Fetch alerts from an integration instance - Configure a third-party integration instance to fetch events into Cortex XSIAM alerts for investigation. - Administrator Guide - Cortex XSIAM - Cortex - Security Operations

Cortex XSIAM Documentation
Product
Cortex XSIAM
Creation date
2024-03-06
Last date published
2025-04-21
Category
Administrator Guide
Abstract

Configure a third-party integration instance to fetch events into Cortex XSIAM alerts for investigation.

You can poll third-party integration instances for events and turn them into Cortex XSIAM alerts (fetching). Many integrations support fetching, but not all support this feature. You can view each integration in the Developer Hub.
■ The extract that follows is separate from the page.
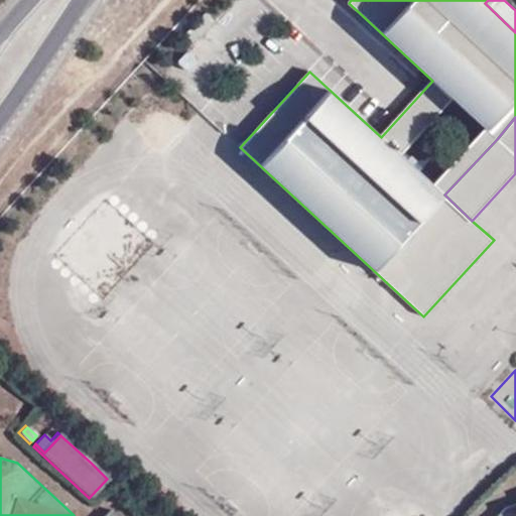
[(515,515),(515,502),(499,509),(492,515),(515,515)]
When setting up an instance, you can configure the integration instance to fetch events. You can also set the interval for which to fetch new alerts, by configuring the Alerts Fetch Interval field. The fetch interval default is 1 minute. This enables you to control the interval in which an integration instance reaches out to third-party platforms to fetch alerts into Cortex XSIAM.

Note

  • In some integrations, the Alerts Fetch interval is called Feed Fetch Interval.

  • If the integration instance does not have the Alerts Fetch Interval field, you need to add this field by editing the integration settings. If the integration is from a content pack, you need to create a copy of the integration. Any future updates to this integration will not be applied to the copy integration.

  • If you turn off fetching for a while and then turn it on or disable the instance and enable it, the instance remembers the last run and pulls all events that occurred while it was off. If you don't want this to happen, verify that the instance is enabled and click Reset the “last run” timestamp when editing the instance. Also, note that "last run" is retained when an instance is renamed.

  1. Go to SettingsConfigurationData CollectionAutomation and Feed Integrations, find the integration, and click + Add instance.

  2. In the integration's dialog box, select Fetch alerts.

    After this setting is enabled, Cortex XSIAM searches for alerts that occurred within the time frame set for the integration, which is based on the specific integration. The default is 10 minutes, but can be changed in the integration script.

  3. (Optional) In the Alerts Fetch Interval field, set the interval of hours and minutes to fetch alerts (default 1 minute).

  4. (Optional) If the Alerts Fetch Interval field does not appear, add it to the integration.

    Relevant for any alert fetching integration:

    1. For integrations installed from a content pack, select the duplicate integration button.

      If you already duplicated the integration, click the Edit integration’s source button.

    2. In the Basic section, select the Fetch alerts checkbox.

      In the Parameters section, you can see that the AlertFetchInterval parameter is added. Change the default value if necessary.

    3. Click Save to save the changes.